Loewenthal v. City of Highland Park

70 Ill. App. 2d 236 | Ill. App. Ct. | 1966

MR. PRESIDING JUSTICE MORAN

delivered the opinion of the court.

This appeal arises because of a conflict between the need of the City of Highland Park in Lake County, defendant-appellee, to reopen an access route to its lakefront and the desires of the property owners, plaintiffs-appellants, along that access route to remain in wooded seclusion.

The original plat of the City of Highland Park was recorded in 1869 and showed two access routes, namely Park Avenue and Ravine Place running to the Lake Michigan waterfront. Both roads met at the waterfront and split as they proceeded up the bluff to the main section of the city. In 1926, the city council changed the name of Ravine Place to Egandale Road and Egandale is the road now in controversy. Prior to 1933 Egandale Road was used for pedestrian and vehicular traffic, but upon the completion of the paving of Park Avenue in 1933, Egandale Road was barricaded to traffic at the top of the bluff. Even though the road has been closed to vehicular traffic the city and utility company have maintained water mains, electrical cables and a sanitary sewer within the right-of-way of Egandale Road. Subsequent to 1933, one of the plaintiffs, a Mr. Weinress, planted certain shrubs inside the right-of-way and he has maintained them in the sense that they have been pruned and thinned in an apparent effort to retard soil erosion.

As a result of increased traffic to and from the lakefront, the corporate authorities of the city determined to reopen and pave Egandale Road. Nearby property owners did not view this as an improvement and brought this action to restrain the city’s plans.

The trial court issued a temporary injunction to keep the status quo and referred the matter to a master-in-chancery to take proofs. Subsequently, the master-in-chancery found the issues in favor of the city and the trial court entered a judgment order confirming his decision and dismissing the cause. The aggrieved property owners raise two issues on appeal; first, that the city has abandoned the right-of-way of Egandale Eoad, and secondly, that the city’s proposed improvement, if that it be, is not in accordance with city ordinances covering road construction.

It is a long standing rule in this state that mere nonuse by a municipality does not constitute an abandonment of a right-of-way. Village of Lee v. Harris, 206 Ill 428, 437, 438 (1903). As the Supreme Court said in Zempel v. Butler, 17 Ill2d 434, 439, 161 NE2d 818 (1959):

“There is a salutary reason why estoppel against a municipality should be used sparingly and only where the intent not to accept is evident. Streets are dedicated for the use of the public and the public’s right to use them should not be lightly treated.”

- **Written task a**
Which items does the court opinion say the city and utility company have maintained within the right-of-way of Egandale Road?
These records bear no relation to the court opinion.

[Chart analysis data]

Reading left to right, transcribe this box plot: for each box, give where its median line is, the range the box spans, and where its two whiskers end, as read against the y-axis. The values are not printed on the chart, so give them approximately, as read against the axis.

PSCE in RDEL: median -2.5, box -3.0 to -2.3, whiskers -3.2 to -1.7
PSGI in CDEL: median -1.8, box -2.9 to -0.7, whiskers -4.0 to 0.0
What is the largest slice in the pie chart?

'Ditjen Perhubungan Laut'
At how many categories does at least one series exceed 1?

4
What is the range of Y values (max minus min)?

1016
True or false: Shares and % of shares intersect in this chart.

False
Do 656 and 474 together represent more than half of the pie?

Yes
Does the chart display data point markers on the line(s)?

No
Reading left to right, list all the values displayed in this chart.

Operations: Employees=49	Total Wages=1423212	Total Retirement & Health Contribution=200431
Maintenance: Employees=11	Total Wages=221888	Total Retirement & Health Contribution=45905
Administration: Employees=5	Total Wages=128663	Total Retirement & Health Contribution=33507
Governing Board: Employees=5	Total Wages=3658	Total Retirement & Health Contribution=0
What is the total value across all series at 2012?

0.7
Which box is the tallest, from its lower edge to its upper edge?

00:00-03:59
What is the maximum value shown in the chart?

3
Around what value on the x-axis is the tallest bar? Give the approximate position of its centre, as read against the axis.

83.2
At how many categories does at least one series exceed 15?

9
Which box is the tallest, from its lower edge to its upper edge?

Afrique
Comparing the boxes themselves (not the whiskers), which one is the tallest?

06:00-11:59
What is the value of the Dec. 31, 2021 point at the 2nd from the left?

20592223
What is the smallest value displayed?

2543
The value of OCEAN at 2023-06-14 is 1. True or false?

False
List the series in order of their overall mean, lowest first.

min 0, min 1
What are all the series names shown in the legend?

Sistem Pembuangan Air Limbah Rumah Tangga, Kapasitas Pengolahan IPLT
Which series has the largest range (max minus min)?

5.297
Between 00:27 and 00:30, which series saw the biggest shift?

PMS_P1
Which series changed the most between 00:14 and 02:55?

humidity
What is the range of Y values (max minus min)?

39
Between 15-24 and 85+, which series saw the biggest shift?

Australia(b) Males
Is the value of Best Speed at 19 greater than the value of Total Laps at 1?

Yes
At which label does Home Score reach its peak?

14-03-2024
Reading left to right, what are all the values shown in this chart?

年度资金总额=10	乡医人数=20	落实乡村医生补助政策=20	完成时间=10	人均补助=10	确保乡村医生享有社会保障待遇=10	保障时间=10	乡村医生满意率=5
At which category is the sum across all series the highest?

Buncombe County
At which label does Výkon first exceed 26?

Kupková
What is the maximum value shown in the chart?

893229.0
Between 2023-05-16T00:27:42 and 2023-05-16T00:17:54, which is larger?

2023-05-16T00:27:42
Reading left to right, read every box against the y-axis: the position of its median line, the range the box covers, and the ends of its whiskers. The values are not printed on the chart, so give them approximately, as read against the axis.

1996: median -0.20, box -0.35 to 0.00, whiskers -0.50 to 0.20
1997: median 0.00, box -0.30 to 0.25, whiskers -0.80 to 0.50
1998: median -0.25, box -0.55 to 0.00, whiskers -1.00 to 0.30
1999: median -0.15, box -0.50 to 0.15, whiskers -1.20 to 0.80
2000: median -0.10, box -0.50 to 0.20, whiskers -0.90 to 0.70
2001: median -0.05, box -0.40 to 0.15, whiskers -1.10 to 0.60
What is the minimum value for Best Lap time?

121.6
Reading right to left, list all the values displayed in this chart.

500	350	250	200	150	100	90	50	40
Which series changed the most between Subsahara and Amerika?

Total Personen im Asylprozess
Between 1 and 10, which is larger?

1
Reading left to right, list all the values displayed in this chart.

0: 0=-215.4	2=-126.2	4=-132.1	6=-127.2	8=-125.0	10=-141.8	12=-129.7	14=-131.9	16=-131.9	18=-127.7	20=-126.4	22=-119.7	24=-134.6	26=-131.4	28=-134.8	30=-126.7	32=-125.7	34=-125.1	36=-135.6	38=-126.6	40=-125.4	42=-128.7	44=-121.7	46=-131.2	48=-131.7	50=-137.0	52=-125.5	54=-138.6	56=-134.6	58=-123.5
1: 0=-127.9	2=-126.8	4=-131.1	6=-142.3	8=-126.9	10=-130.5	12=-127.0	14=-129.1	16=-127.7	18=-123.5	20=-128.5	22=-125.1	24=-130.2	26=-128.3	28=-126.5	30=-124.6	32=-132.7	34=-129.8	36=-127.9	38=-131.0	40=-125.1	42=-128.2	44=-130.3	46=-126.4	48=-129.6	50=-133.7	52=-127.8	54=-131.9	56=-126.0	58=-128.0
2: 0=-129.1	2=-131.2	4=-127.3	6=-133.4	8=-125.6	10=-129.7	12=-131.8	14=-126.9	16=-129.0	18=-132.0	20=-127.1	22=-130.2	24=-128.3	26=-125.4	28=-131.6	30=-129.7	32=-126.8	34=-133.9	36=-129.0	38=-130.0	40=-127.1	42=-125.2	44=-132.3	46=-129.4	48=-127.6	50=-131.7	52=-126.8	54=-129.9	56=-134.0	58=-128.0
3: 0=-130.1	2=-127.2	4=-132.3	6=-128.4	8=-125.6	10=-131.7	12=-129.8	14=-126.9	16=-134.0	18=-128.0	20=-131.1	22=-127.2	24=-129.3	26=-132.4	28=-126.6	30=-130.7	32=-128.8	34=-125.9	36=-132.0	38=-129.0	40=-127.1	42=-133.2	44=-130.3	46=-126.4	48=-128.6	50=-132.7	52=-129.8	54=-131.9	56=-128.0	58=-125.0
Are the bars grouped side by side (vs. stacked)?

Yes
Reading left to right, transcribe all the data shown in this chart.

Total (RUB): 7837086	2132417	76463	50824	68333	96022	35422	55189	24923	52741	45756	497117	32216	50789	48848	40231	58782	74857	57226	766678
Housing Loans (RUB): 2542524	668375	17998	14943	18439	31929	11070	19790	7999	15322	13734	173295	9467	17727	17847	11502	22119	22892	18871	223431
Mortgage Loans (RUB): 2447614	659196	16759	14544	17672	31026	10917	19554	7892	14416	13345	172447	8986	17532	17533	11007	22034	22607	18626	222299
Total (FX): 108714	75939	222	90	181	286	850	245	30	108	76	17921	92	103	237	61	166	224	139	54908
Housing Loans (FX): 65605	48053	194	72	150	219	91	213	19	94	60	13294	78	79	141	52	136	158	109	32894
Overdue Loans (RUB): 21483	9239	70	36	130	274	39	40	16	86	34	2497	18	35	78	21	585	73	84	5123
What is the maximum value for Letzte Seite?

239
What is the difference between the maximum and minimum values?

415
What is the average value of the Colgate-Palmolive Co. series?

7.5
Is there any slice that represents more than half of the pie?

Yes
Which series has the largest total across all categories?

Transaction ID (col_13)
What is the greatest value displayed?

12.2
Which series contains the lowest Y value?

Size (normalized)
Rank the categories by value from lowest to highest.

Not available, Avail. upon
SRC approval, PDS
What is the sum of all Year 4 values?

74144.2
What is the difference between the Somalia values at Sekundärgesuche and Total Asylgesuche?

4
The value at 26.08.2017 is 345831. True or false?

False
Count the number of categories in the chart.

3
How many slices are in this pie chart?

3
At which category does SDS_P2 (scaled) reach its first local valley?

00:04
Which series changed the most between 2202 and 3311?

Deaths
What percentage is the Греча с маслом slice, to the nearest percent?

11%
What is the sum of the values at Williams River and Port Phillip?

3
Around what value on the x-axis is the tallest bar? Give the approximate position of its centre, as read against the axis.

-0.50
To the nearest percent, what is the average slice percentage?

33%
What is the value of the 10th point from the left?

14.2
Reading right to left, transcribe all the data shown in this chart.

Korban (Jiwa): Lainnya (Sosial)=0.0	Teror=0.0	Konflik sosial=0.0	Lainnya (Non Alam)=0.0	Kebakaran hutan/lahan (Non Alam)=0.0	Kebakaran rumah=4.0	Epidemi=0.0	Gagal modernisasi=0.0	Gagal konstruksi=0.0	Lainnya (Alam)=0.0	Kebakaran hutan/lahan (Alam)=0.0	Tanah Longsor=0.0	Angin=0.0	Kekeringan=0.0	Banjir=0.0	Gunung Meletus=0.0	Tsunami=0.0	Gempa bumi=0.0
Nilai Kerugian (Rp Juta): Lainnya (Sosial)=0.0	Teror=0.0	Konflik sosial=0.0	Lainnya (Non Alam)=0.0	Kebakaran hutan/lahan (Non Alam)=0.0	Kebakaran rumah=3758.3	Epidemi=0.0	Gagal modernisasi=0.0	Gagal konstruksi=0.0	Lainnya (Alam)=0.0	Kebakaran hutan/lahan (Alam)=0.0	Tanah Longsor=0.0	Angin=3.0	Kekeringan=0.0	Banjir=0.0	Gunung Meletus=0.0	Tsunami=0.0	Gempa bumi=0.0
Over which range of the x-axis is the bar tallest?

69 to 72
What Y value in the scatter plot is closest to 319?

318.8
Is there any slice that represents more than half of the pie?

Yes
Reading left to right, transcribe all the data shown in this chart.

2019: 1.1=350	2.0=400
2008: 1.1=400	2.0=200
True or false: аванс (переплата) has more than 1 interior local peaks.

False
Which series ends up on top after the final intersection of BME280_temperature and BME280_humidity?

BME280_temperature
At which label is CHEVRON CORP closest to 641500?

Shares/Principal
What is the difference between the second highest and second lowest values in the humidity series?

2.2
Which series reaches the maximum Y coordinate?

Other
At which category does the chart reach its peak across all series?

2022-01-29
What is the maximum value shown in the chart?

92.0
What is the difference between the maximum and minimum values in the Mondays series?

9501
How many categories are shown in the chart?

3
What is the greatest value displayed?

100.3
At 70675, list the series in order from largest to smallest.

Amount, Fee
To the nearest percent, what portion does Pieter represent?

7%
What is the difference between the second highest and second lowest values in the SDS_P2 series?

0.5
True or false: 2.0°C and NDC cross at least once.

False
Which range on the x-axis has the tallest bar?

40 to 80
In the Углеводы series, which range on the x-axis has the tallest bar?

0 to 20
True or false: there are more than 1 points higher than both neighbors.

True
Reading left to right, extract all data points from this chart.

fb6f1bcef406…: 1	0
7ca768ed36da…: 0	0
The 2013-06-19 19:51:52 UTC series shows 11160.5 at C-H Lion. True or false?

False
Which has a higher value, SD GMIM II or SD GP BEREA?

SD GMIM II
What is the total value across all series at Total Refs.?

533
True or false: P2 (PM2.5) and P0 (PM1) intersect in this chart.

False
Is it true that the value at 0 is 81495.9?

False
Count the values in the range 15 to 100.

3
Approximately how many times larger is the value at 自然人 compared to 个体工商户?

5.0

- **Written task b**
In the records, lay out as a JSON list of strings, one per line and with blank lines left out, the lines starting with the line containing "Not available, Avail. upon" and going on through the line containing "Over which range".

- **Output a**
Water mains, electrical cables, and a sanitary sewer.

- **Output b**
[
  "Not available, Avail. upon",
  "SRC approval, PDS",
  "What is the sum of all Year 4 values?",
  "74144.2",
  "What is the difference between the Somalia values at Sekundärgesuche and Total Asylgesuche?",
  "4",
  "The value at 26.08.2017 is 345831. True or false?",
  "False",
  "Count the number of categories in the chart.",
  "3",
  "How many slices are in this pie chart?",
  "3",
  "At which category does SDS_P2 (scaled) reach its first local valley?",
  "00:04",
  "Which series changed the most between 2202 and 3311?",
  "Deaths",
  "What percentage is the Греча с маслом slice, to the nearest percent?",
  "11%",
  "What is the sum of the values at Williams River and Port Phillip?",
  "3",
  "Around what value on the x-axis is the tallest bar? Give the approximate position of its centre, as read against the axis.",
  "-0.50",
  "To the nearest percent, what is the average slice percentage?",
  "33%",
  "What is the value of the 10th point from the left?",
  "14.2",
  "Reading right to left, transcribe all the data shown in this chart.",
  "Korban (Jiwa): Lainnya (Sosial)=0.0\tTeror=0.0\tKonflik sosial=0.0\tLainnya (Non Alam)=0.0\tKebakaran hutan/lahan (Non Alam)=0.0\tKebakaran rumah=4.0\tEpidemi=0.0\tGagal modernisasi=0.0\tGagal konstruksi=0.0\tLainnya (Alam)=0.0\tKebakaran hutan/lahan (Alam)=0.0\tTanah Longsor=0.0\tAngin=0.0\tKekeringan=0.0\tBanjir=0.0\tGunung Meletus=0.0\tTsunami=0.0\tGempa bumi=0.0",
  "Nilai Kerugian (Rp Juta): Lainnya (Sosial)=0.0\tTeror=0.0\tKonflik sosial=0.0\tLainnya (Non Alam)=0.0\tKebakaran hutan/lahan (Non Alam)=0.0\tKebakaran rumah=3758.3\tEpidemi=0.0\tGagal modernisasi=0.0\tGagal konstruksi=0.0\tLainnya (Alam)=0.0\tKebakaran hutan/lahan (Alam)=0.0\tTanah Longsor=0.0\tAngin=3.0\tKekeringan=0.0\tBanjir=0.0\tGunung Meletus=0.0\tTsunami=0.0\tGempa bumi=0.0",
  "Over which range of the x-axis is the bar tallest?"
]